In classical field theory, the field, φ, is usually constructed from a very large number of coupled harmonic oscillators. Let's say our φ consists of just electrons.

What does φ best represent physically, a very large number of electrons or can it represent just a few electrons? Which is the best fit, or does it matter?

2. Jun 11, 2016

### MrRobotoToo

In QFT the fields are position-dependent operators that create/annihilate particles at different points in space. They're formally quite analogous to the creation and annihilation operators that one encounters in the quantum mechanical treatment of the harmonic oscillator.

3. Jun 12, 2016

### hilbert2

A quantized field can also have states that are not eigenstates of the particle number operator, e.g. don't have an exactly specified number of electrons or other particles.

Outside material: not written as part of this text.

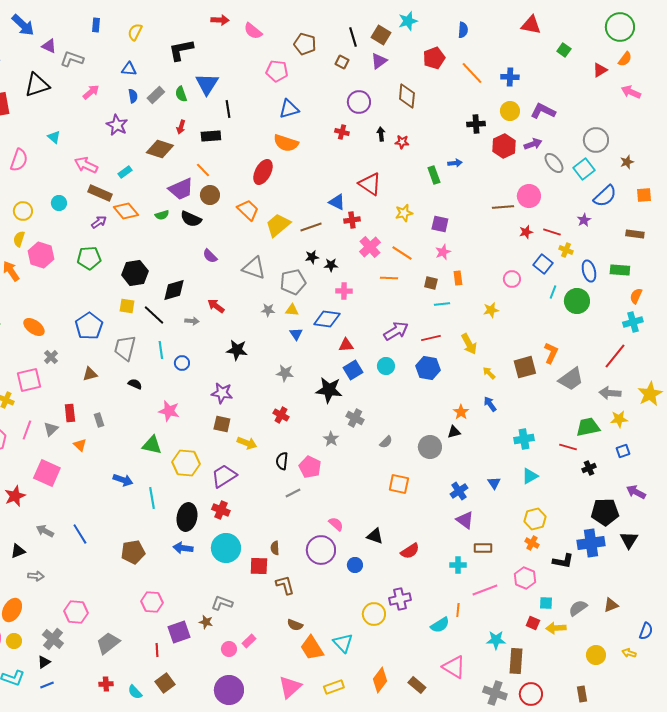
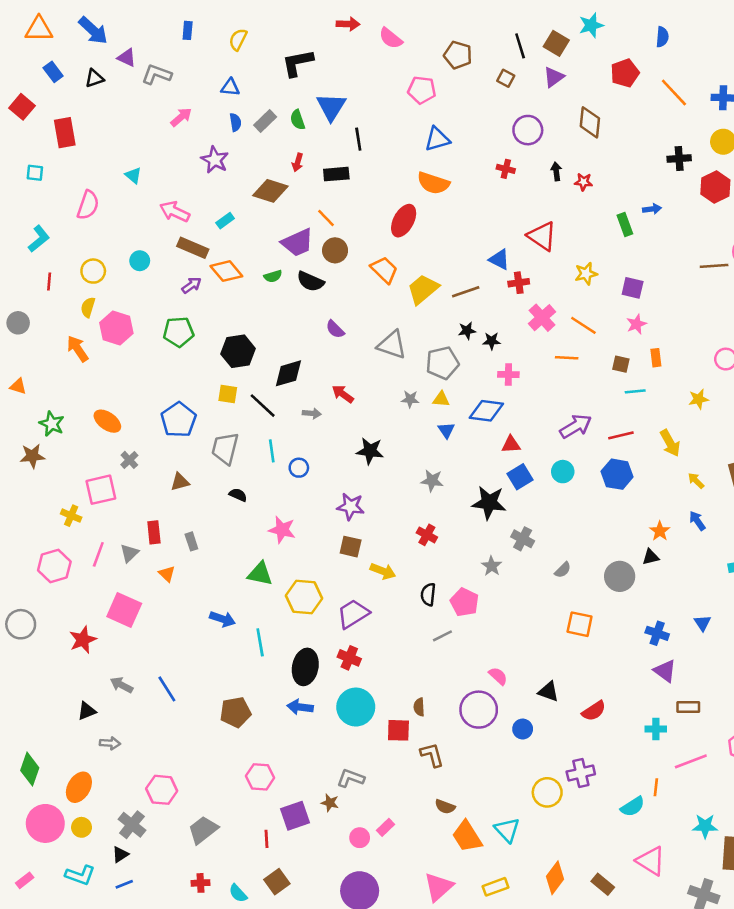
black triangle: (37, 85) -> (94, 78), moved, size x0.6
blue cross: (459, 491) -> (657, 633), turned -36

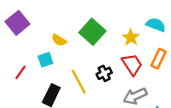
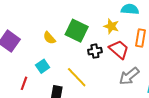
yellow semicircle: (59, 40) -> (49, 38), moved, turned 32
black cross: (104, 73) -> (95, 51), moved, turned 32

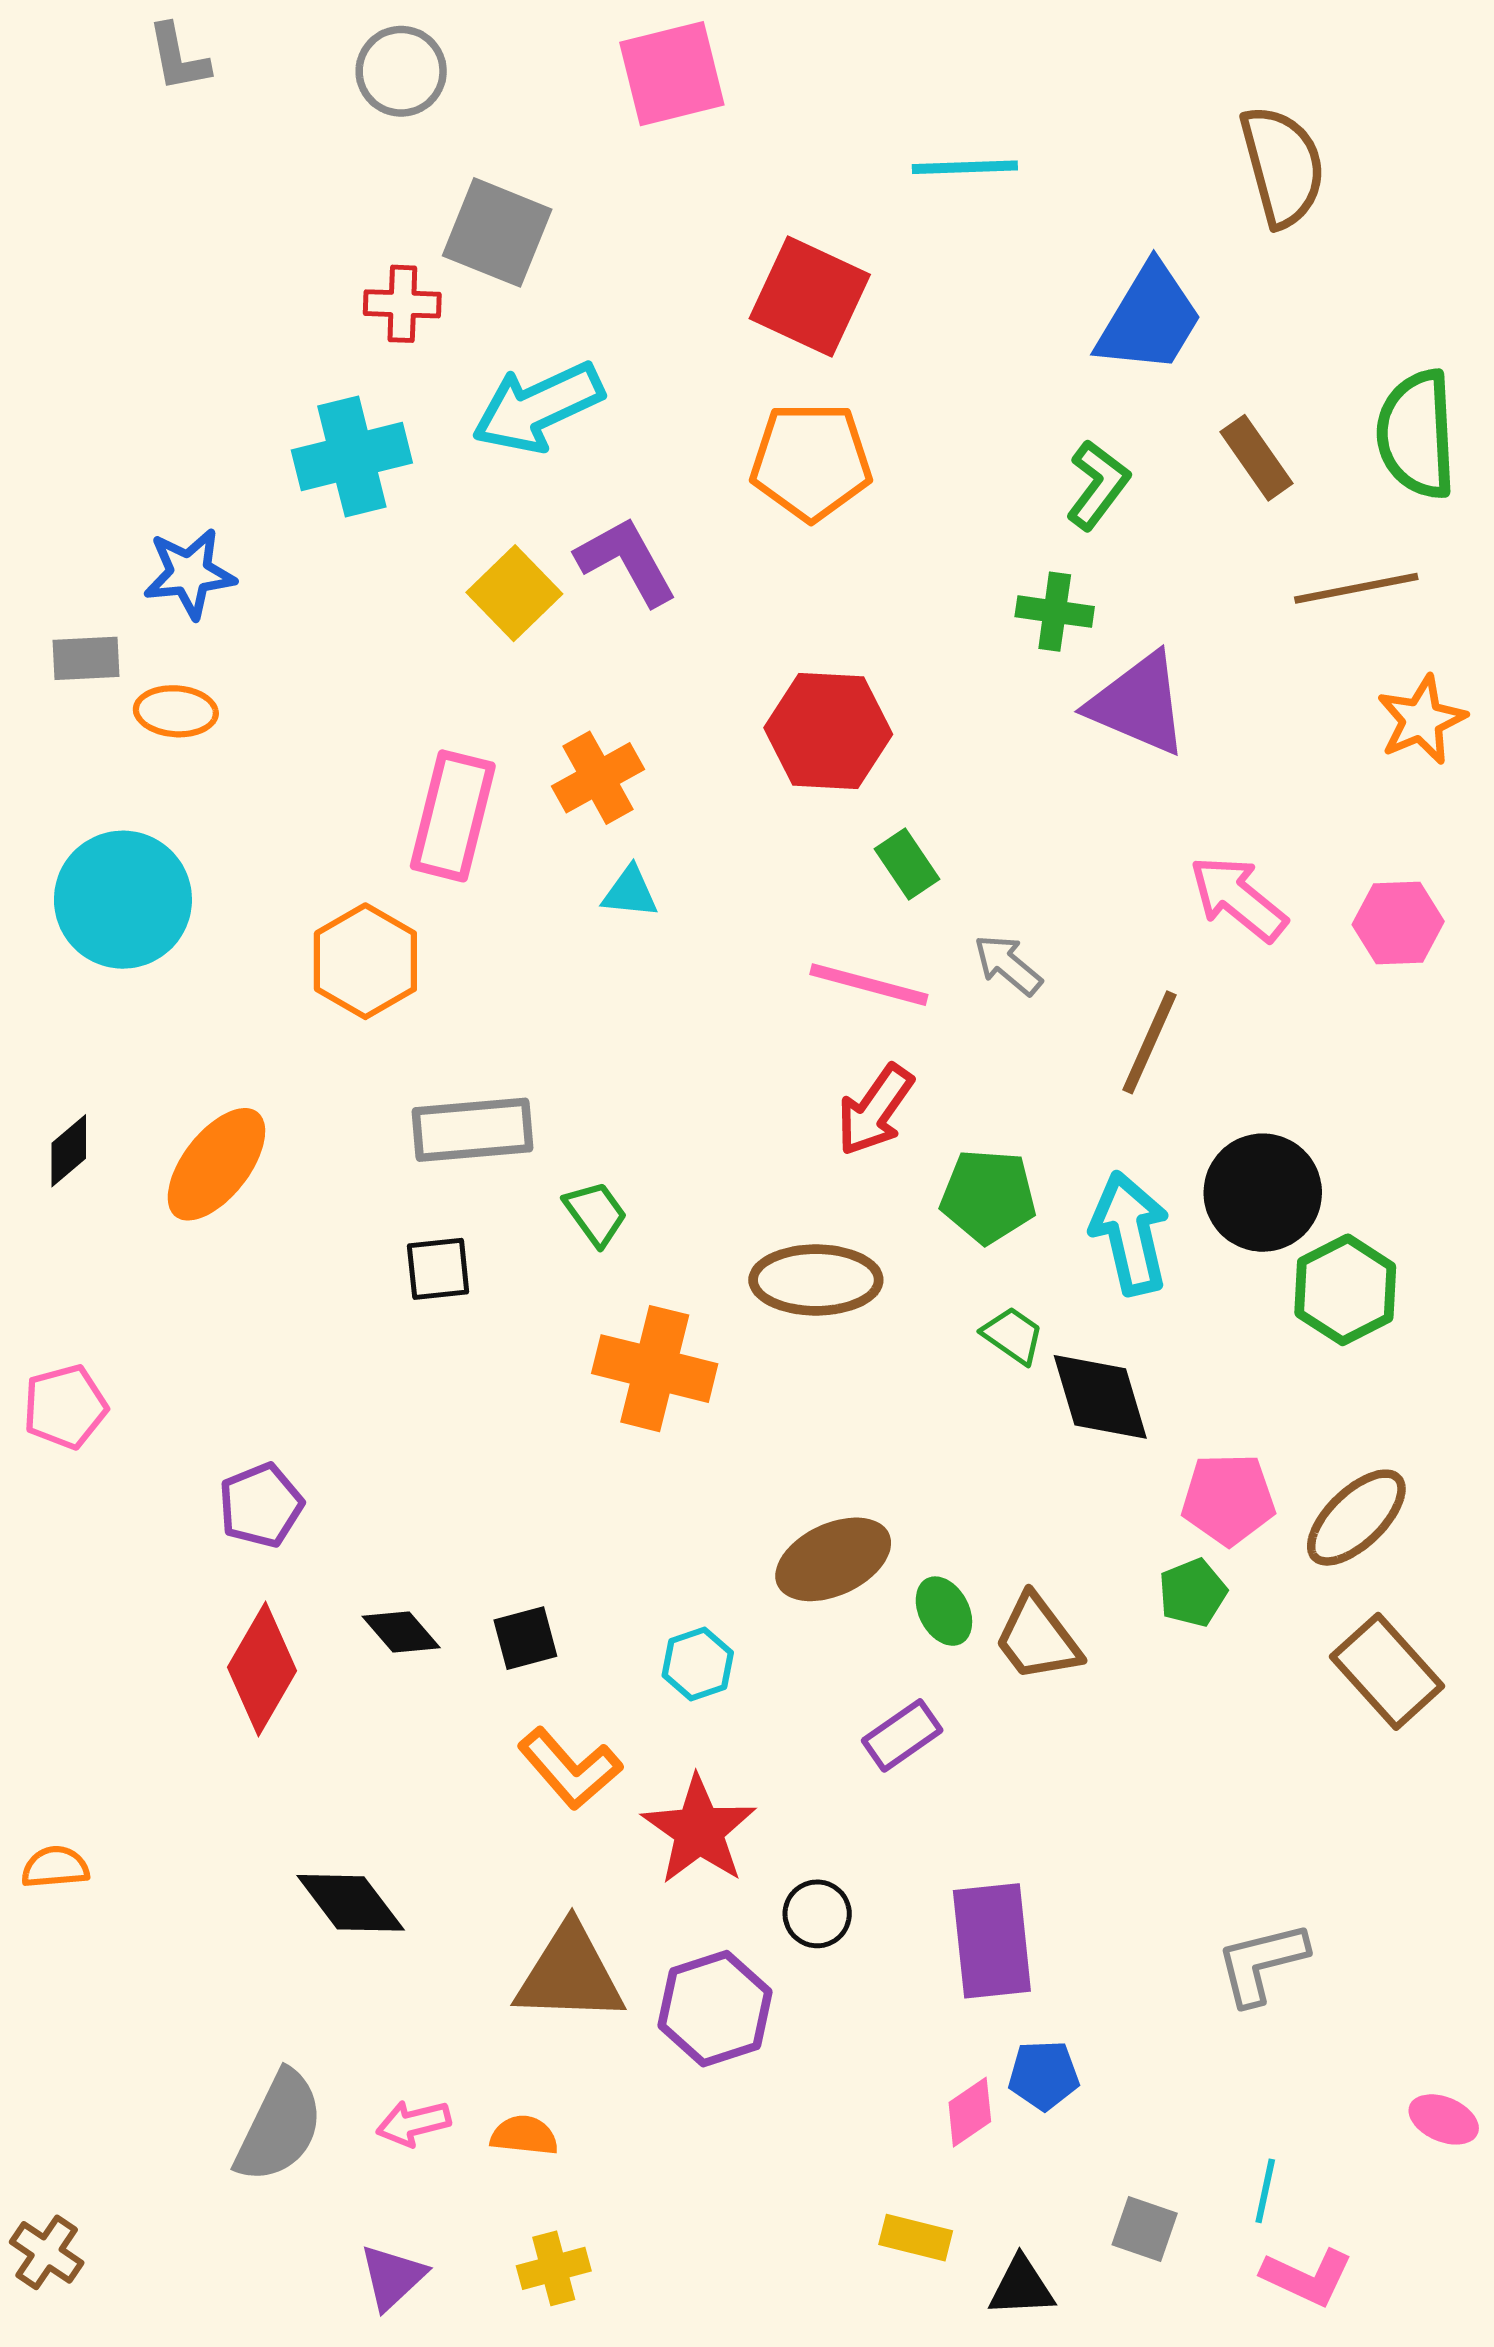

An unquantized classical field doesn't usually represent any kind of particles (unless it's some kind of classical probability density field), the particle-wave duality is a completely quantum mechanical thing.

Only fields that have a linear field equation can be represented as a system of harmonic oscillators.

4. Jun 12, 2016

### referframe

Leonard Susskind has an internet video course on "Classical Field Theory" in which he discusses how a classical field of charged particles becomes gauge invariant by coupling the field (covariant derivative) to the EM four-vector. But he never really goes into any detail regarding the physical nature of the "system of charged particles". So, my question is kind of within that context.

Are you saying that the classical field that he describes has no physical purpose other than a field that is to eventually be quantised?

5. Jun 12, 2016

### hilbert2

I've seen some kind of hydrodynamical models where an electrically charged gas that has a density field $\rho$ and a current density field $\mathbf{j}$ is coupled with electric and magnetic fields, but those models assume that matter is continuous and doesn't consist of particles. I can't see how anything useful could be done with fields like Klein-Gordon or Dirac fields without quantizing them, but it's possible that I'm wrong.